Not able to afford to rent on her own, she heads to her friend’s two-bedroom apartment. Chenise, we are told, is a very successful young lawyer who just bought a “big ass” two-bedroom apartment nearby. She invites Nora to stay with one caveat: Do not open the locked door to her second bedroom. It has black mold under the floorboards and is being renovated. (Sure, that could happen.)
Chenise’s apartment looks like what a successful millennial would buy. It is spacious, light filled and decorated in a mid-century modern fashion: fur-covered chairs, a stylish sideboard, nicely framed artwork. It’s not so great for Nora, who has to sleep in the bathroom because of the work being done in the guest bedroom.
But when Nora decides to go into the locked room, she finds something more shocking than black mold; it turns out her friend has failed the bar exam and for that reason, she’s become a “420 cam girl” to support herself and uses the bedroom for filiming. (It’s shocking unless you’re used to 20-somethings and their risqué choices.) After a brief stint at being a cam girl herself to earn money, Nora burns down Chenise’s apartment by mistake when a dragon costume she is wearing for her viewers catches on fire from a candle she lit for ambiance. And it turns out Chenise’s fancy apartment was a rental. (Hopefully she had renter’s insurance). Sadly, Nora is forced to sleep in her car. That is, until it is towed.

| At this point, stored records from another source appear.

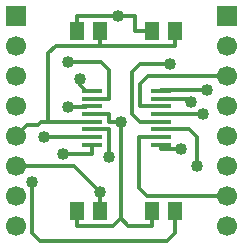
<source format=gtl>
G04 DipTrace 3.1.0.1*
G04 HelloWorld1.gtl*
%MOIN*%
G04 #@! TF.FileFunction,Copper,L1,Top*
G04 #@! TF.Part,Single*
G04 #@! TA.AperFunction,Conductor*
%ADD13C,0.012992*%
%ADD15R,0.051181X0.059055*%
G04 #@! TA.AperFunction,ComponentPad*
%ADD16R,0.066929X0.066929*%
%ADD17C,0.066929*%
%ADD18R,0.070866X0.015748*%
G04 #@! TA.AperFunction,ViaPad*
%ADD19C,0.04*%
%FSLAX26Y26*%
G04*
G70*
G90*
G75*
G01*
G04 Top*
%LPD*%
X753724Y544000D2*
D13*
Y606520D1*
X783843Y724000D2*
Y816047D1*
X728921D1*
X928921Y1144000D2*
X870335D1*
Y1193016D1*
X814909D1*
X753724Y606520D2*
X666244Y694000D1*
X474000D1*
X814909Y1193016D2*
X678921D1*
Y1144000D1*
X728921Y841638D2*
X581520D1*
Y1069000D1*
X607504Y1094984D1*
X753724D1*
X1003724D1*
Y1144000D1*
X753724Y1094984D2*
Y1144000D1*
X474000Y794000D2*
X509945Y829945D1*
X547098D1*
X558791Y841638D1*
X581520D1*
X526957Y640992D2*
Y469472D1*
X552941Y443488D1*
X977740D1*
X1003724Y469472D1*
Y544000D1*
X678921D2*
Y494984D1*
X797346D1*
X823331Y520969D1*
Y841051D1*
Y520969D2*
X849316Y494984D1*
X928921D1*
Y544000D1*
X823331Y841051D2*
X822350Y842031D1*
X783843D1*
Y867228D1*
X728921D1*
X686480Y984866D2*
Y964000D1*
X706480Y944000D1*
X728921D1*
X646992Y1041051D2*
X757860D1*
X783843Y1015067D1*
Y918409D1*
X728921D1*
X646992Y891441D2*
X709169D1*
X710547Y892819D1*
X728921D1*
X566445Y789472D2*
X709562D1*
X710547Y790457D1*
X728921D1*
X631917Y733488D2*
X728921D1*
Y764866D1*
X1112469Y946953D2*
X957268D1*
Y944000D1*
X1059480Y907465D2*
X1048535Y918409D1*
X957268D1*
X1178921Y994000D2*
X914787D1*
X888803Y968016D1*
Y892819D1*
X957268D1*
X1098969Y865850D2*
X977020D1*
X975642Y867228D1*
X957268D1*
X986217Y1033488D2*
X888803D1*
X862819Y1007504D1*
Y867622D1*
X888803Y841638D1*
X957268D1*
X1078693Y694000D2*
Y790063D1*
X1052709Y816047D1*
X957268D1*
X1178921Y594000D2*
X909829D1*
X883846Y619984D1*
Y790457D1*
X957268D1*
X1025701Y750500D2*
X957276D1*
Y764866D1*
D19*
X783843Y724000D3*
X753724Y606520D3*
X814909Y1193016D3*
X526957Y640992D3*
X823331Y841051D3*
X686480Y984866D3*
X646992Y1041051D3*
Y891441D3*
X566445Y789472D3*
X631917Y733488D3*
X1112469Y946953D3*
X1059480Y907465D3*
X1098969Y865850D3*
X986217Y1033488D3*
X1078693Y694000D3*
X1025701Y750500D3*
D15*
X753724Y1144000D3*
X678921D3*
X1003724D3*
X928921D3*
X678921Y544000D3*
X753724D3*
D16*
X474000Y1194000D3*
D17*
Y1094000D3*
Y994000D3*
Y894000D3*
Y794000D3*
Y694000D3*
Y594000D3*
Y494000D3*
D16*
X1178921Y1194000D3*
D17*
Y1094000D3*
Y994000D3*
Y894000D3*
Y794000D3*
Y694000D3*
Y594000D3*
Y494000D3*
D15*
X928921Y544000D3*
X1003724D3*
D18*
X728921Y944000D3*
Y918409D3*
Y892819D3*
Y867228D3*
Y841638D3*
Y816047D3*
Y790457D3*
Y764866D3*
X957276D3*
X957268Y790457D3*
Y816047D3*
Y841638D3*
Y867228D3*
Y892819D3*
Y918409D3*
Y944000D3*
M02*

</source>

At the end of the first episode, Nora is picked up by her dad and has to move back home. At least she Marie Kondo’s her room and makes it seem less of disaster.
The brief glimpses of Nora’s family’s and friend’s apartments are very realistic, as are her struggles to make ends meet, and the places she hangs out at are spot on as well.When she meets up with Chenise at a cafe filled with hipsters, she quips that it smells like a combination of “BO and tofu water.” She should know, according to Time Out, Awkwafina once worked in vegan bodega.
Food plays a big role in the series, and most of the spots shown are real Queens eateries and bars. (Fun fact #2: her real great-grandfather’s former restaurant, Lum’s—one of the first Chinese restaurants in Flushing—located at 128-28 Northern Boulevard.)
And there is even more of a real estate hook to “Nora from Queens.” Spoiler: in a future episode Nora will get a job working for a small real estate firm, according to the Washington Post, and becomes “so willing to please her new boss—a small-time real estate agent saddled with a vacant apartment building nicknamed ‘the Chinese Death Trap’—that she snorts Adderall to boost her office efficiency to manic levels.” Ouch.
Still, not as far-fetched as it may sound: Awkwafina explained to USA Today recently that she worked for a shady real estate company in the past.
While the show itself is filled with purposely awkward and shaky jokes (would we expect any less from Awkwafina?) its take on living in Queens is surprisingly solid. Comedy aside, “Nora from Queens” works best as a love letter—or at least a tweet—to her hometown.